The mythic Chinese military strategist Sun Tzu is said to have advised, “There has never been a protracted war from which a country has benefited.” President Obama and his generals should dwell on Sun’s venerable wisdom, before they hypocritically shed more blood on behalf of international corporate energy interests.
Ambushed on race
This letter is in response to the numerous articles covering the controversy over the arrest of Henry Louis Gates Jr. by the Cambridge, Mass., police department, as well as the comments made by President Barrack Obama. Let us reexamine the facts.
According to the several articles: Cambridge Police responded to a call about “two black males” breaking into a home near Harvard University. A woman reported seeing “two black males with backpacks on the porch,” with one “wedging his shoulder into the door as if he was trying to force entry.” Police ended up arresting the man who lives there — Henry Louis Gates Jr. He had forced his way through the front door because it was jammed.
By the time police arrived, Gates was already inside. Police say he refused to come outside to speak with an officer, who told him he was investigating a report of a break-in. “Why, because I’m a black man in America?” Gates said, according to a police report written by Sgt. James Crowley. Crowley is a veteran cop who teaches a racial profiling class for rookie police officers.
President Obama said the Cambridge police acted “stupidly” in arresting his friend, the prominent black scholar. Crowley said he was just doing his job but that Gates continued to rant, “that I was doing this because he was a black man in America, that I was a racist.” Crowley said that while he was radioing in Gates’ name to the dispatcher for record, “I couldn’t hear myself say it. He was yelling that loud.”
The immediate question that comes to mind is why was Mr. Gates forcing his way into his own home? Who was the woman who called and what relationship does she have with Gates? Why would Gates assume this was racial profiling when he was informed by the police officer that Crowley was investigating a report of a break-in? Are these assumptions presented to Gates’ Harvard classes on a regular basis?
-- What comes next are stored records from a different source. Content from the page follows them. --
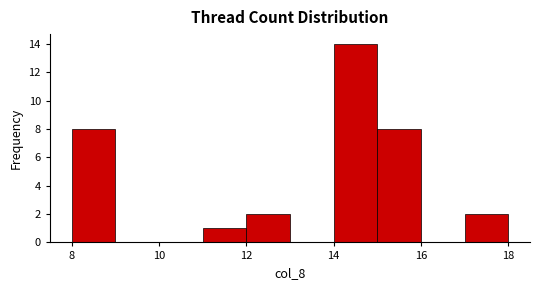

What is the height of the bar covering 15 to 16 on the x-axis? The values are not printed on the chart, so give them approximately, as read against the axis.

8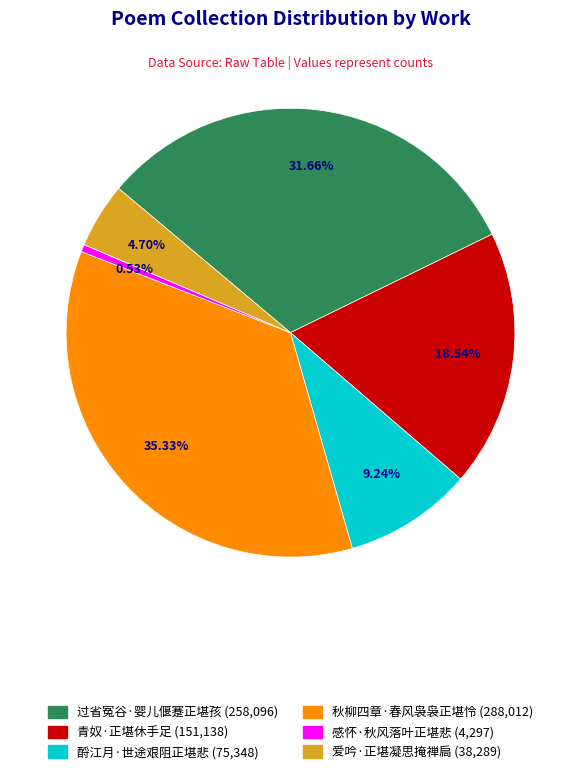

Is it true that 过省冤谷·婴儿偃蹇正堪孩 is 32% of the pie?

True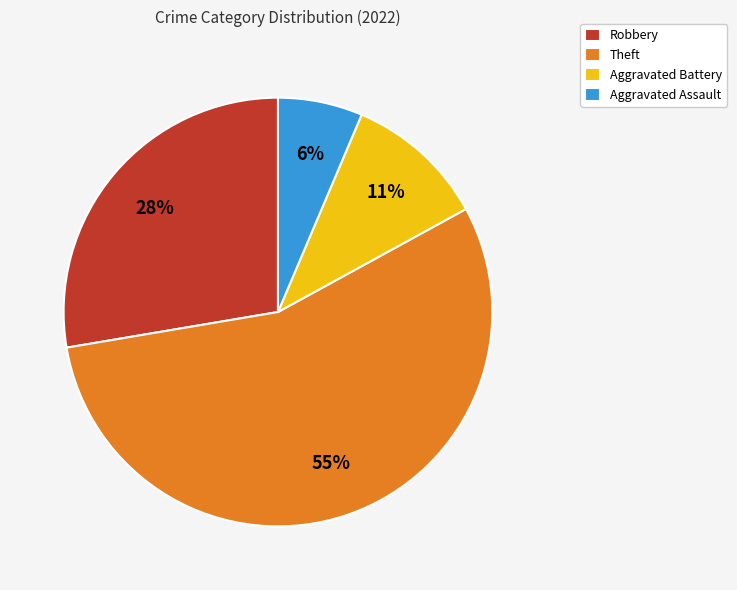

Rank the categories by value from highest to lowest.

Theft, Robbery, Aggravated Battery, Aggravated Assault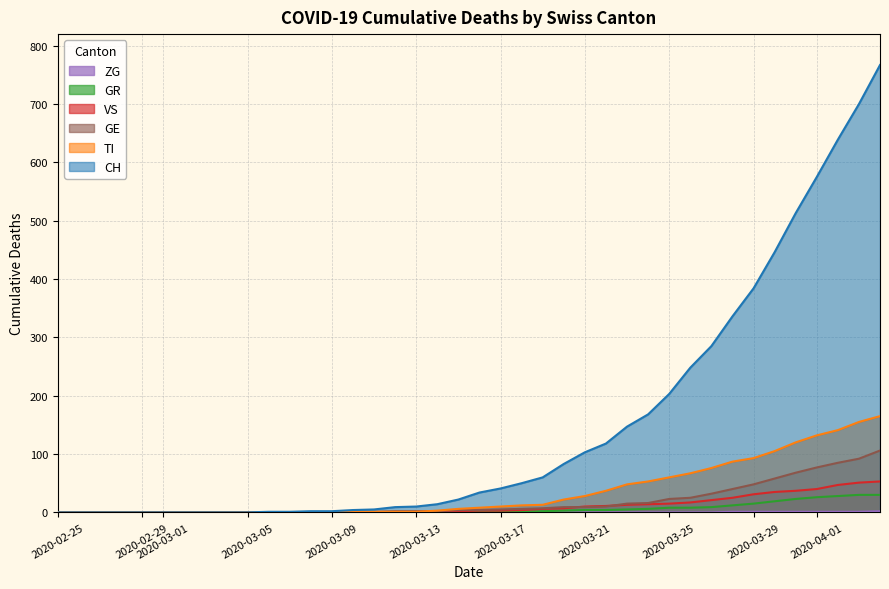

List the series in order of their peak value, highest first.

CH, TI, GE, VS, GR, ZG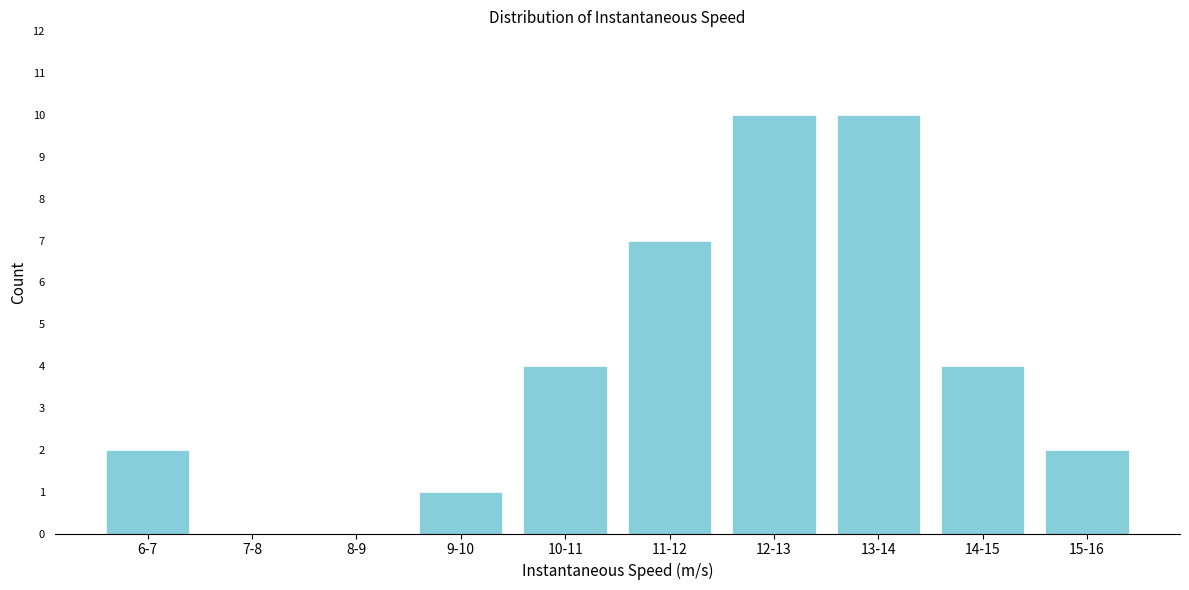

Reading left to right, transcribe all the data shown in this chart.

6-7=2	7-8=0	8-9=0	9-10=1	10-11=4	11-12=7	12-13=10	13-14=10	14-15=4	15-16=2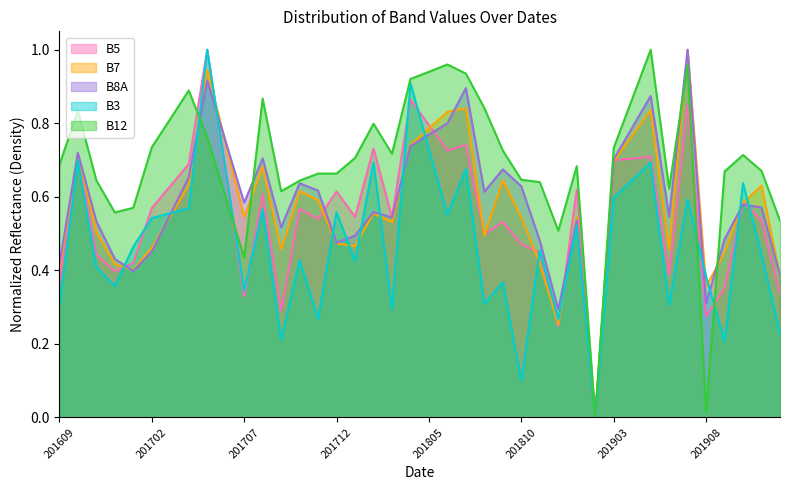

At which category does B8A reach its first local peak?

201610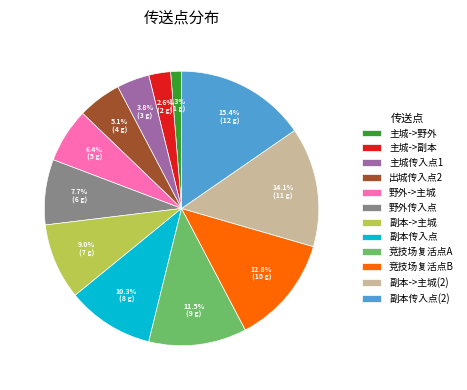

How many slices are in this pie chart?

12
As for President Obama, we all remember his comment about blue-collar people in Pennsylvania “and it’s not surprising then they get bitter, they cling to guns or religion or antipathy to people who aren’t like them or anti-immigrant sentiment or anti-trade sentiment as a way to explain their frustrations.” It has been said by many Freudian psychologists that usually the first words out of someone’s mouth give a clear view of a person’s beliefs. Is it possible that the Cambridge police were set up for a racial profiling ambush? I don’t know. But the immediate reactionary comments by Gates and Obama should give us a clue.